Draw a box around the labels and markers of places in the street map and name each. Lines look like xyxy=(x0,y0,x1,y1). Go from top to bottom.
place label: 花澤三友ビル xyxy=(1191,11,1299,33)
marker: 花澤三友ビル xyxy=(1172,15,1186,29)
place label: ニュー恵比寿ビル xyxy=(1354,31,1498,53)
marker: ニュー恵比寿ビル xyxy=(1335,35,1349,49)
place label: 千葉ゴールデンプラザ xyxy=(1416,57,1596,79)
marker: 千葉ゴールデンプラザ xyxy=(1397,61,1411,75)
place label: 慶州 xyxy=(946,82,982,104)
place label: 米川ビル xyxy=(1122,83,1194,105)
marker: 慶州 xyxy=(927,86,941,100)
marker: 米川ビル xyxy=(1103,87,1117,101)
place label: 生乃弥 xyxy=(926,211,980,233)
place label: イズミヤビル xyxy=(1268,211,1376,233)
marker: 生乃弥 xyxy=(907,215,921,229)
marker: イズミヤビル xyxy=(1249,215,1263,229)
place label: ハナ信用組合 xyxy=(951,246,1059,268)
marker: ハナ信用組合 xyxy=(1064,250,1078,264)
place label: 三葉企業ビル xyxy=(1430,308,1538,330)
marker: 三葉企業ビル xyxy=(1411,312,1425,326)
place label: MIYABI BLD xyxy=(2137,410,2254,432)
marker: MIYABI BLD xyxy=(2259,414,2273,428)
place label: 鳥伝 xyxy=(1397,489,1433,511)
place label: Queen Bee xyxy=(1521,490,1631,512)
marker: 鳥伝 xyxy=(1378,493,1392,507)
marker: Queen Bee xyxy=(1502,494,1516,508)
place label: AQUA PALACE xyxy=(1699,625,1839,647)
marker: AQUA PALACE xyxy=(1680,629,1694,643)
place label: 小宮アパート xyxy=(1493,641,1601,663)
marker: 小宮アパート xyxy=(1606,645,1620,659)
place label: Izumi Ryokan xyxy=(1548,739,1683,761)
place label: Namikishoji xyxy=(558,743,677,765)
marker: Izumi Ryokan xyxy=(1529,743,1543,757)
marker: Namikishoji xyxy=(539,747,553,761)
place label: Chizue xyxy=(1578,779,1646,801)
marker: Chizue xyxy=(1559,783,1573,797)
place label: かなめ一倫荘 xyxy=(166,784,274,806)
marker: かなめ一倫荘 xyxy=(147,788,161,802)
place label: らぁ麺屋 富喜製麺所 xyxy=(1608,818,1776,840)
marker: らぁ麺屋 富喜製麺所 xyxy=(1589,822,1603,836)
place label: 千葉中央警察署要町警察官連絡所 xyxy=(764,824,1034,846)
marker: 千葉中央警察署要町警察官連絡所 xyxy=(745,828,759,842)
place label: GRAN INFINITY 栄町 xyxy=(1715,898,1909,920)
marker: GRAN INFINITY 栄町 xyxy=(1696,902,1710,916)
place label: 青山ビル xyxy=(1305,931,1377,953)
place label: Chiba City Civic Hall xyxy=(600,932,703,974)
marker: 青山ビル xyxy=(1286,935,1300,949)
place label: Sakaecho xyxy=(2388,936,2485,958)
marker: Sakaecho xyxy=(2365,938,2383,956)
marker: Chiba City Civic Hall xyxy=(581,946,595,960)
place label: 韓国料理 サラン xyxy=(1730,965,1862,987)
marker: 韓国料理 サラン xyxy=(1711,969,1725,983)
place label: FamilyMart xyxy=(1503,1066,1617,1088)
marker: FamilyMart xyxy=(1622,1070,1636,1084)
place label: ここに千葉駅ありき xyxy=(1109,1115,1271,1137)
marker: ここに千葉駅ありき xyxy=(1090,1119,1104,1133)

—————

WORK REQUEST | The output should match the records above exactly, line for line.

RESPONSE TO THIS TASK |
Draw a box around the labels and markers of places in the street map and name each. Lines look like xyxy=(x0,y0,x1,y1). Go from top to bottom.
place label: 花澤三友ビル xyxy=(1191,11,1299,33)
marker: 花澤三友ビル xyxy=(1172,15,1186,29)
place label: ニュー恵比寿ビル xyxy=(1354,31,1498,53)
marker: ニュー恵比寿ビル xyxy=(1335,35,1349,49)
place label: 千葉ゴールデンプラザ xyxy=(1416,57,1596,79)
marker: 千葉ゴールデンプラザ xyxy=(1397,61,1411,75)
place label: 慶州 xyxy=(946,82,982,104)
place label: 米川ビル xyxy=(1122,83,1194,105)
marker: 慶州 xyxy=(927,86,941,100)
marker: 米川ビル xyxy=(1103,87,1117,101)
place label: 生乃弥 xyxy=(926,211,980,233)
place label: イズミヤビル xyxy=(1268,211,1376,233)
marker: 生乃弥 xyxy=(907,215,921,229)
marker: イズミヤビル xyxy=(1249,215,1263,229)
place label: ハナ信用組合 xyxy=(951,246,1059,268)
marker: ハナ信用組合 xyxy=(1064,250,1078,264)
place label: 三葉企業ビル xyxy=(1430,308,1538,330)
marker: 三葉企業ビル xyxy=(1411,312,1425,326)
place label: MIYABI BLD xyxy=(2137,410,2254,432)
marker: MIYABI BLD xyxy=(2259,414,2273,428)
place label: 鳥伝 xyxy=(1397,489,1433,511)
place label: Queen Bee xyxy=(1521,490,1631,512)
marker: 鳥伝 xyxy=(1378,493,1392,507)
marker: Queen Bee xyxy=(1502,494,1516,508)
place label: AQUA PALACE xyxy=(1699,625,1839,647)
marker: AQUA PALACE xyxy=(1680,629,1694,643)
place label: 小宮アパート xyxy=(1493,641,1601,663)
marker: 小宮アパート xyxy=(1606,645,1620,659)
place label: Izumi Ryokan xyxy=(1548,739,1683,761)
place label: Namikishoji xyxy=(558,743,677,765)
marker: Izumi Ryokan xyxy=(1529,743,1543,757)
marker: Namikishoji xyxy=(539,747,553,761)
place label: Chizue xyxy=(1578,779,1646,801)
marker: Chizue xyxy=(1559,783,1573,797)
place label: かなめ一倫荘 xyxy=(166,784,274,806)
marker: かなめ一倫荘 xyxy=(147,788,161,802)
place label: らぁ麺屋 富喜製麺所 xyxy=(1608,818,1776,840)
marker: らぁ麺屋 富喜製麺所 xyxy=(1589,822,1603,836)
place label: 千葉中央警察署要町警察官連絡所 xyxy=(764,824,1034,846)
marker: 千葉中央警察署要町警察官連絡所 xyxy=(745,828,759,842)
place label: GRAN INFINITY 栄町 xyxy=(1715,898,1909,920)
marker: GRAN INFINITY 栄町 xyxy=(1696,902,1710,916)
place label: 青山ビル xyxy=(1305,931,1377,953)
place label: Chiba City Civic Hall xyxy=(600,932,703,974)
marker: 青山ビル xyxy=(1286,935,1300,949)
place label: Sakaecho xyxy=(2388,936,2485,958)
marker: Sakaecho xyxy=(2365,938,2383,956)
marker: Chiba City Civic Hall xyxy=(581,946,595,960)
place label: 韓国料理 サラン xyxy=(1730,965,1862,987)
marker: 韓国料理 サラン xyxy=(1711,969,1725,983)
place label: FamilyMart xyxy=(1503,1066,1617,1088)
marker: FamilyMart xyxy=(1622,1070,1636,1084)
place label: ここに千葉駅ありき xyxy=(1109,1115,1271,1137)
marker: ここに千葉駅ありき xyxy=(1090,1119,1104,1133)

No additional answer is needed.